Die Verteidigung folgte weitestgehend, forderte allerdings eine Bewährung der Freiheitsstrafe. Der frühere Diebstahlsdelikt sei eine Fundsache gewesen, das Gestohlene habe der Angeklagte damals zurückgebracht. Die letzte Tat datiere außerdem aus dem Juli 2014, seitdem habe sich sein Mandant ruhig verhalten.

Seit der Kündigung Anfang 2017 treibe er zudem seinen selbstständigen Kleinbetrieb voran und berate im Forstwesen. Demnächst stehe ein Projekt mit Windrädern an. Dazu habe der 43-Jährige mehrere Fortbildungen abgeschlossen, etwa zum Fachagrarwirt. Er habe daher eine günstige Sozialprognose.

„Keine Bewährung wäre durchaus vertretbar gewesen“, sagte Albrecht Trick bei der Urteilsverkündung. Das Urteil sei eine knappe Entscheidung. Der Richter ermahnte den Angeklagten, bloß nicht wieder auffällig zu werden.

Für ihn spreche, dass er geständig sei. Zwar sei er zwei Mal während Bewährungszeiten straffällig gewesen. Doch diese Taten seien „nichts Weltbewegendes“, sagte Trick. Außerdem bemühe sich der 43-Jährige, selbstständig Fuß zu fassen. Er mache keinen schlechten Eindruck und habe auch bei dem Empfinger Betrieb gute Arbeit geleistet, wie Zeugen bestätigt hätten. Ein Renaturierungsprojekt dort habe er beispielsweise mit viel Herzblut begleitet.

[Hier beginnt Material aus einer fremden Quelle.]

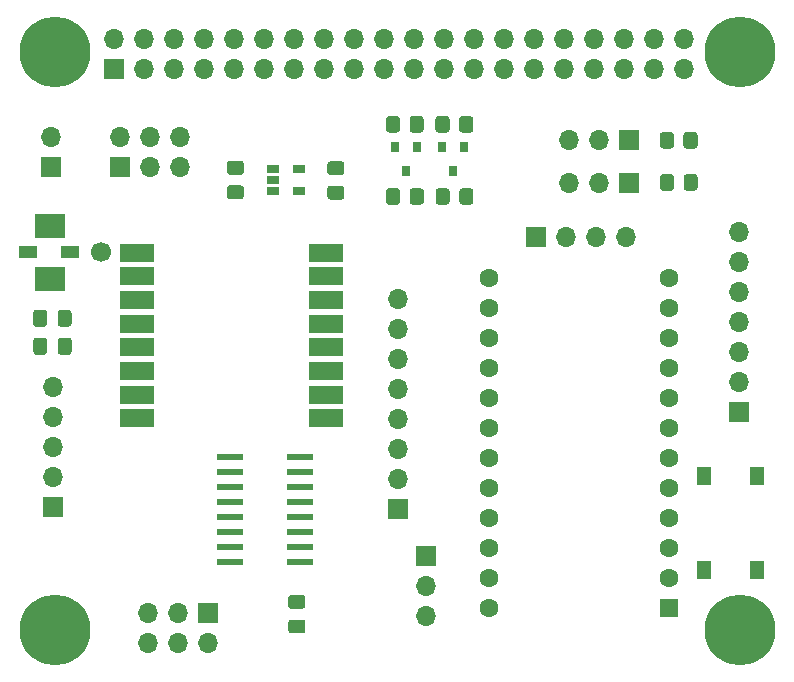
<source format=gbr>
%TF.GenerationSoftware,KiCad,Pcbnew,(5.1.10)-1*%
%TF.CreationDate,2022-02-24T11:14:30+08:00*%
%TF.ProjectId,hat,6861742e-6b69-4636-9164-5f7063625858,rev?*%
%TF.SameCoordinates,Original*%
%TF.FileFunction,Soldermask,Top*%
%TF.FilePolarity,Negative*%
%FSLAX46Y46*%
G04 Gerber Fmt 4.6, Leading zero omitted, Abs format (unit mm)*
G04 Created by KiCad (PCBNEW (5.1.10)-1) date 2022-02-24 11:14:30*
%MOMM*%
%LPD*%
G01*
G04 APERTURE LIST*
%ADD10O,1.700000X1.700000*%
%ADD11R,1.700000X1.700000*%
%ADD12R,1.060000X0.650000*%
%ADD13C,1.600000*%
%ADD14R,1.600000X1.600000*%
%ADD15R,2.200000X0.600000*%
%ADD16R,2.500000X2.000000*%
%ADD17R,1.500000X1.000000*%
%ADD18R,3.000000X1.524000*%
%ADD19R,1.300000X1.550000*%
%ADD20R,0.800000X0.900000*%
%ADD21C,1.700000*%
%ADD22C,6.000000*%
G04 APERTURE END LIST*
D10*
%TO.C,SPI_PORT1*%
X181470000Y-82800000D03*
X181470000Y-85340000D03*
X181470000Y-87880000D03*
X181470000Y-90420000D03*
X181470000Y-92960000D03*
X181470000Y-95500000D03*
D11*
X181470000Y-98040000D03*
%TD*%
D10*
%TO.C,J3*%
X154900000Y-115280000D03*
X154900000Y-112740000D03*
D11*
X154900000Y-110200000D03*
%TD*%
D10*
%TO.C,J4*%
X123340000Y-95900000D03*
X123340000Y-98440000D03*
X123340000Y-100980000D03*
X123340000Y-103520000D03*
D11*
X123340000Y-106060000D03*
%TD*%
D12*
%TO.C,U5*%
X144180000Y-77440000D03*
X144180000Y-79340000D03*
X141980000Y-79340000D03*
X141980000Y-78390000D03*
X141980000Y-77440000D03*
%TD*%
D13*
%TO.C,U4*%
X160230000Y-114630000D03*
X160230000Y-112090000D03*
X160230000Y-109550000D03*
X160230000Y-107010000D03*
X160230000Y-104470000D03*
X160230000Y-101930000D03*
X160230000Y-99390000D03*
X160230000Y-96850000D03*
X160230000Y-94310000D03*
X160230000Y-91770000D03*
X160230000Y-89230000D03*
X160230000Y-86690000D03*
X175470000Y-86690000D03*
X175470000Y-89230000D03*
X175470000Y-91770000D03*
X175470000Y-94310000D03*
X175470000Y-96850000D03*
X175470000Y-99390000D03*
X175470000Y-101930000D03*
X175470000Y-104470000D03*
X175470000Y-107010000D03*
X175470000Y-109550000D03*
X175470000Y-112090000D03*
D14*
X175470000Y-114630000D03*
%TD*%
D15*
%TO.C,U3*%
X144300000Y-101855000D03*
X138300000Y-101855000D03*
X144300000Y-103125000D03*
X138300000Y-103125000D03*
X144300000Y-104395000D03*
X138300000Y-104395000D03*
X144300000Y-105665000D03*
X138300000Y-105665000D03*
X144300000Y-106935000D03*
X138300000Y-106935000D03*
X144300000Y-108205000D03*
X138300000Y-108205000D03*
X144300000Y-109475000D03*
X138300000Y-109475000D03*
X144300000Y-110745000D03*
X138300000Y-110745000D03*
%TD*%
D16*
%TO.C,U2*%
X123070000Y-82285000D03*
D17*
X121220000Y-84510000D03*
D16*
X123070000Y-86735000D03*
D17*
X124820000Y-84510000D03*
%TD*%
D18*
%TO.C,U1*%
X130430000Y-84540000D03*
X130430000Y-86540000D03*
X130430000Y-88540000D03*
X130430000Y-90540000D03*
X130430000Y-92540000D03*
X130430000Y-94540000D03*
X130430000Y-96540000D03*
X130430000Y-98540000D03*
X146430000Y-84540000D03*
X146430000Y-86540000D03*
X146430000Y-88540000D03*
X146430000Y-90540000D03*
X146430000Y-92540000D03*
X146430000Y-94540000D03*
X146430000Y-96540000D03*
X146430000Y-98540000D03*
%TD*%
D19*
%TO.C,SW1*%
X182990000Y-103470000D03*
X178490000Y-103470000D03*
X178490000Y-111420000D03*
X182990000Y-111420000D03*
%TD*%
D10*
%TO.C,SDA_PU1*%
X167060000Y-74980000D03*
X169600000Y-74980000D03*
D11*
X172140000Y-74980000D03*
%TD*%
D10*
%TO.C,SCL_PU1*%
X167070000Y-78590000D03*
X169610000Y-78590000D03*
D11*
X172150000Y-78590000D03*
%TD*%
%TO.C,R6*%
G36*
G01*
X175940000Y-78129999D02*
X175940000Y-79030001D01*
G75*
G02*
X175690001Y-79280000I-249999J0D01*
G01*
X174989999Y-79280000D01*
G75*
G02*
X174740000Y-79030001I0J249999D01*
G01*
X174740000Y-78129999D01*
G75*
G02*
X174989999Y-77880000I249999J0D01*
G01*
X175690001Y-77880000D01*
G75*
G02*
X175940000Y-78129999I0J-249999D01*
G01*
G37*
G36*
G01*
X177940000Y-78129999D02*
X177940000Y-79030001D01*
G75*
G02*
X177690001Y-79280000I-249999J0D01*
G01*
X176989999Y-79280000D01*
G75*
G02*
X176740000Y-79030001I0J249999D01*
G01*
X176740000Y-78129999D01*
G75*
G02*
X176989999Y-77880000I249999J0D01*
G01*
X177690001Y-77880000D01*
G75*
G02*
X177940000Y-78129999I0J-249999D01*
G01*
G37*
%TD*%
%TO.C,R5*%
G36*
G01*
X175930000Y-74559999D02*
X175930000Y-75460001D01*
G75*
G02*
X175680001Y-75710000I-249999J0D01*
G01*
X174979999Y-75710000D01*
G75*
G02*
X174730000Y-75460001I0J249999D01*
G01*
X174730000Y-74559999D01*
G75*
G02*
X174979999Y-74310000I249999J0D01*
G01*
X175680001Y-74310000D01*
G75*
G02*
X175930000Y-74559999I0J-249999D01*
G01*
G37*
G36*
G01*
X177930000Y-74559999D02*
X177930000Y-75460001D01*
G75*
G02*
X177680001Y-75710000I-249999J0D01*
G01*
X176979999Y-75710000D01*
G75*
G02*
X176730000Y-75460001I0J249999D01*
G01*
X176730000Y-74559999D01*
G75*
G02*
X176979999Y-74310000I249999J0D01*
G01*
X177680001Y-74310000D01*
G75*
G02*
X177930000Y-74559999I0J-249999D01*
G01*
G37*
%TD*%
%TO.C,R4*%
G36*
G01*
X152750000Y-79319999D02*
X152750000Y-80220001D01*
G75*
G02*
X152500001Y-80470000I-249999J0D01*
G01*
X151799999Y-80470000D01*
G75*
G02*
X151550000Y-80220001I0J249999D01*
G01*
X151550000Y-79319999D01*
G75*
G02*
X151799999Y-79070000I249999J0D01*
G01*
X152500001Y-79070000D01*
G75*
G02*
X152750000Y-79319999I0J-249999D01*
G01*
G37*
G36*
G01*
X154750000Y-79319999D02*
X154750000Y-80220001D01*
G75*
G02*
X154500001Y-80470000I-249999J0D01*
G01*
X153799999Y-80470000D01*
G75*
G02*
X153550000Y-80220001I0J249999D01*
G01*
X153550000Y-79319999D01*
G75*
G02*
X153799999Y-79070000I249999J0D01*
G01*
X154500001Y-79070000D01*
G75*
G02*
X154750000Y-79319999I0J-249999D01*
G01*
G37*
%TD*%
%TO.C,R3*%
G36*
G01*
X157750000Y-80220001D02*
X157750000Y-79319999D01*
G75*
G02*
X157999999Y-79070000I249999J0D01*
G01*
X158700001Y-79070000D01*
G75*
G02*
X158950000Y-79319999I0J-249999D01*
G01*
X158950000Y-80220001D01*
G75*
G02*
X158700001Y-80470000I-249999J0D01*
G01*
X157999999Y-80470000D01*
G75*
G02*
X157750000Y-80220001I0J249999D01*
G01*
G37*
G36*
G01*
X155750000Y-80220001D02*
X155750000Y-79319999D01*
G75*
G02*
X155999999Y-79070000I249999J0D01*
G01*
X156700001Y-79070000D01*
G75*
G02*
X156950000Y-79319999I0J-249999D01*
G01*
X156950000Y-80220001D01*
G75*
G02*
X156700001Y-80470000I-249999J0D01*
G01*
X155999999Y-80470000D01*
G75*
G02*
X155750000Y-80220001I0J249999D01*
G01*
G37*
%TD*%
%TO.C,R2*%
G36*
G01*
X152740000Y-73209999D02*
X152740000Y-74110001D01*
G75*
G02*
X152490001Y-74360000I-249999J0D01*
G01*
X151789999Y-74360000D01*
G75*
G02*
X151540000Y-74110001I0J249999D01*
G01*
X151540000Y-73209999D01*
G75*
G02*
X151789999Y-72960000I249999J0D01*
G01*
X152490001Y-72960000D01*
G75*
G02*
X152740000Y-73209999I0J-249999D01*
G01*
G37*
G36*
G01*
X154740000Y-73209999D02*
X154740000Y-74110001D01*
G75*
G02*
X154490001Y-74360000I-249999J0D01*
G01*
X153789999Y-74360000D01*
G75*
G02*
X153540000Y-74110001I0J249999D01*
G01*
X153540000Y-73209999D01*
G75*
G02*
X153789999Y-72960000I249999J0D01*
G01*
X154490001Y-72960000D01*
G75*
G02*
X154740000Y-73209999I0J-249999D01*
G01*
G37*
%TD*%
%TO.C,R1*%
G36*
G01*
X156940000Y-73209999D02*
X156940000Y-74110001D01*
G75*
G02*
X156690001Y-74360000I-249999J0D01*
G01*
X155989999Y-74360000D01*
G75*
G02*
X155740000Y-74110001I0J249999D01*
G01*
X155740000Y-73209999D01*
G75*
G02*
X155989999Y-72960000I249999J0D01*
G01*
X156690001Y-72960000D01*
G75*
G02*
X156940000Y-73209999I0J-249999D01*
G01*
G37*
G36*
G01*
X158940000Y-73209999D02*
X158940000Y-74110001D01*
G75*
G02*
X158690001Y-74360000I-249999J0D01*
G01*
X157989999Y-74360000D01*
G75*
G02*
X157740000Y-74110001I0J249999D01*
G01*
X157740000Y-73209999D01*
G75*
G02*
X157989999Y-72960000I249999J0D01*
G01*
X158690001Y-72960000D01*
G75*
G02*
X158940000Y-73209999I0J-249999D01*
G01*
G37*
%TD*%
D20*
%TO.C,Q2*%
X153240000Y-77620000D03*
X152290000Y-75620000D03*
X154190000Y-75620000D03*
%TD*%
%TO.C,Q1*%
X157240000Y-77620000D03*
X156290000Y-75620000D03*
X158190000Y-75620000D03*
%TD*%
D10*
%TO.C,J7*%
X131420000Y-117540000D03*
X131420000Y-115000000D03*
X133960000Y-117540000D03*
X133960000Y-115000000D03*
X136500000Y-117540000D03*
D11*
X136500000Y-115000000D03*
%TD*%
D10*
%TO.C,J6*%
X134100000Y-74770000D03*
X134100000Y-77310000D03*
X131560000Y-74770000D03*
X131560000Y-77310000D03*
X129020000Y-74770000D03*
D11*
X129020000Y-77310000D03*
%TD*%
D21*
%TO.C,J2*%
X127450000Y-84480000D03*
%TD*%
D10*
%TO.C,I2C_PORT1*%
X171850000Y-83160000D03*
X169310000Y-83160000D03*
X166770000Y-83160000D03*
D11*
X164230000Y-83160000D03*
%TD*%
D10*
%TO.C,FAN1*%
X123150000Y-74770000D03*
D11*
X123150000Y-77310000D03*
%TD*%
%TO.C,C5*%
G36*
G01*
X146825000Y-78857500D02*
X147775000Y-78857500D01*
G75*
G02*
X148025000Y-79107500I0J-250000D01*
G01*
X148025000Y-79782500D01*
G75*
G02*
X147775000Y-80032500I-250000J0D01*
G01*
X146825000Y-80032500D01*
G75*
G02*
X146575000Y-79782500I0J250000D01*
G01*
X146575000Y-79107500D01*
G75*
G02*
X146825000Y-78857500I250000J0D01*
G01*
G37*
G36*
G01*
X146825000Y-76782500D02*
X147775000Y-76782500D01*
G75*
G02*
X148025000Y-77032500I0J-250000D01*
G01*
X148025000Y-77707500D01*
G75*
G02*
X147775000Y-77957500I-250000J0D01*
G01*
X146825000Y-77957500D01*
G75*
G02*
X146575000Y-77707500I0J250000D01*
G01*
X146575000Y-77032500D01*
G75*
G02*
X146825000Y-76782500I250000J0D01*
G01*
G37*
%TD*%
%TO.C,C4*%
G36*
G01*
X138325000Y-78827500D02*
X139275000Y-78827500D01*
G75*
G02*
X139525000Y-79077500I0J-250000D01*
G01*
X139525000Y-79752500D01*
G75*
G02*
X139275000Y-80002500I-250000J0D01*
G01*
X138325000Y-80002500D01*
G75*
G02*
X138075000Y-79752500I0J250000D01*
G01*
X138075000Y-79077500D01*
G75*
G02*
X138325000Y-78827500I250000J0D01*
G01*
G37*
G36*
G01*
X138325000Y-76752500D02*
X139275000Y-76752500D01*
G75*
G02*
X139525000Y-77002500I0J-250000D01*
G01*
X139525000Y-77677500D01*
G75*
G02*
X139275000Y-77927500I-250000J0D01*
G01*
X138325000Y-77927500D01*
G75*
G02*
X138075000Y-77677500I0J250000D01*
G01*
X138075000Y-77002500D01*
G75*
G02*
X138325000Y-76752500I250000J0D01*
G01*
G37*
%TD*%
%TO.C,C3*%
G36*
G01*
X143525000Y-115587500D02*
X144475000Y-115587500D01*
G75*
G02*
X144725000Y-115837500I0J-250000D01*
G01*
X144725000Y-116512500D01*
G75*
G02*
X144475000Y-116762500I-250000J0D01*
G01*
X143525000Y-116762500D01*
G75*
G02*
X143275000Y-116512500I0J250000D01*
G01*
X143275000Y-115837500D01*
G75*
G02*
X143525000Y-115587500I250000J0D01*
G01*
G37*
G36*
G01*
X143525000Y-113512500D02*
X144475000Y-113512500D01*
G75*
G02*
X144725000Y-113762500I0J-250000D01*
G01*
X144725000Y-114437500D01*
G75*
G02*
X144475000Y-114687500I-250000J0D01*
G01*
X143525000Y-114687500D01*
G75*
G02*
X143275000Y-114437500I0J250000D01*
G01*
X143275000Y-113762500D01*
G75*
G02*
X143525000Y-113512500I250000J0D01*
G01*
G37*
%TD*%
%TO.C,C2*%
G36*
G01*
X122862500Y-91975000D02*
X122862500Y-92925000D01*
G75*
G02*
X122612500Y-93175000I-250000J0D01*
G01*
X121937500Y-93175000D01*
G75*
G02*
X121687500Y-92925000I0J250000D01*
G01*
X121687500Y-91975000D01*
G75*
G02*
X121937500Y-91725000I250000J0D01*
G01*
X122612500Y-91725000D01*
G75*
G02*
X122862500Y-91975000I0J-250000D01*
G01*
G37*
G36*
G01*
X124937500Y-91975000D02*
X124937500Y-92925000D01*
G75*
G02*
X124687500Y-93175000I-250000J0D01*
G01*
X124012500Y-93175000D01*
G75*
G02*
X123762500Y-92925000I0J250000D01*
G01*
X123762500Y-91975000D01*
G75*
G02*
X124012500Y-91725000I250000J0D01*
G01*
X124687500Y-91725000D01*
G75*
G02*
X124937500Y-91975000I0J-250000D01*
G01*
G37*
%TD*%
%TO.C,C1*%
G36*
G01*
X122847500Y-89605000D02*
X122847500Y-90555000D01*
G75*
G02*
X122597500Y-90805000I-250000J0D01*
G01*
X121922500Y-90805000D01*
G75*
G02*
X121672500Y-90555000I0J250000D01*
G01*
X121672500Y-89605000D01*
G75*
G02*
X121922500Y-89355000I250000J0D01*
G01*
X122597500Y-89355000D01*
G75*
G02*
X122847500Y-89605000I0J-250000D01*
G01*
G37*
G36*
G01*
X124922500Y-89605000D02*
X124922500Y-90555000D01*
G75*
G02*
X124672500Y-90805000I-250000J0D01*
G01*
X123997500Y-90805000D01*
G75*
G02*
X123747500Y-90555000I0J250000D01*
G01*
X123747500Y-89605000D01*
G75*
G02*
X123997500Y-89355000I250000J0D01*
G01*
X124672500Y-89355000D01*
G75*
G02*
X124922500Y-89605000I0J-250000D01*
G01*
G37*
%TD*%
D22*
%TO.C,H3*%
X181500000Y-67500000D03*
%TD*%
%TO.C,H1*%
X123500000Y-116500000D03*
%TD*%
%TO.C,H2*%
X123500000Y-67500000D03*
%TD*%
%TO.C,H4*%
X181500000Y-116500000D03*
%TD*%
D10*
%TO.C,J1*%
X176760000Y-66460000D03*
X176760000Y-69000000D03*
X174220000Y-66460000D03*
X174220000Y-69000000D03*
X171680000Y-66460000D03*
X171680000Y-69000000D03*
X169140000Y-66460000D03*
X169140000Y-69000000D03*
X166600000Y-66460000D03*
X166600000Y-69000000D03*
X164060000Y-66460000D03*
X164060000Y-69000000D03*
X161520000Y-66460000D03*
X161520000Y-69000000D03*
X158980000Y-66460000D03*
X158980000Y-69000000D03*
X156440000Y-66460000D03*
X156440000Y-69000000D03*
X153900000Y-66460000D03*
X153900000Y-69000000D03*
X151360000Y-66460000D03*
X151360000Y-69000000D03*
X148820000Y-66460000D03*
X148820000Y-69000000D03*
X146280000Y-66460000D03*
X146280000Y-69000000D03*
X143740000Y-66460000D03*
X143740000Y-69000000D03*
X141200000Y-66460000D03*
X141200000Y-69000000D03*
X138660000Y-66460000D03*
X138660000Y-69000000D03*
X136120000Y-66460000D03*
X136120000Y-69000000D03*
X133580000Y-66460000D03*
X133580000Y-69000000D03*
X131040000Y-66460000D03*
X131040000Y-69000000D03*
X128500000Y-66460000D03*
D11*
X128500000Y-69000000D03*
%TD*%
%TO.C,J5*%
X152600000Y-106200000D03*
D10*
X152600000Y-103660000D03*
X152600000Y-101120000D03*
X152600000Y-98580000D03*
X152600000Y-96040000D03*
X152600000Y-93500000D03*
X152600000Y-90960000D03*
X152600000Y-88420000D03*
%TD*%
M02*

</source>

Das Gericht schätzte das Gerüst als neuwertig und den zu leistenden Wertersatz daher auf 12000 Euro ein. Wegen dieses Betrags enthält das Urteil keine Auflagen für den Angeklagten, allerdings muss er in der Bewährungszeit Umzüge melden.

Das Urteil missfiel den geschädigten Bauunternehmern aus Empfingen. „In Deutschland lohnt sich Betrug“, sagten sie nach der Verhandlung. Sie hatten auf eine Haftstrafe ohne Bewährung gehofft. Für den Schadenersatz ihres Gerüstes sind nun zivilrechtliche Schritte wahrscheinlich. Ihr Gerüst haben sie bis jetzt noch nicht zurückbekommen, es soll sich in Tübingen befinden.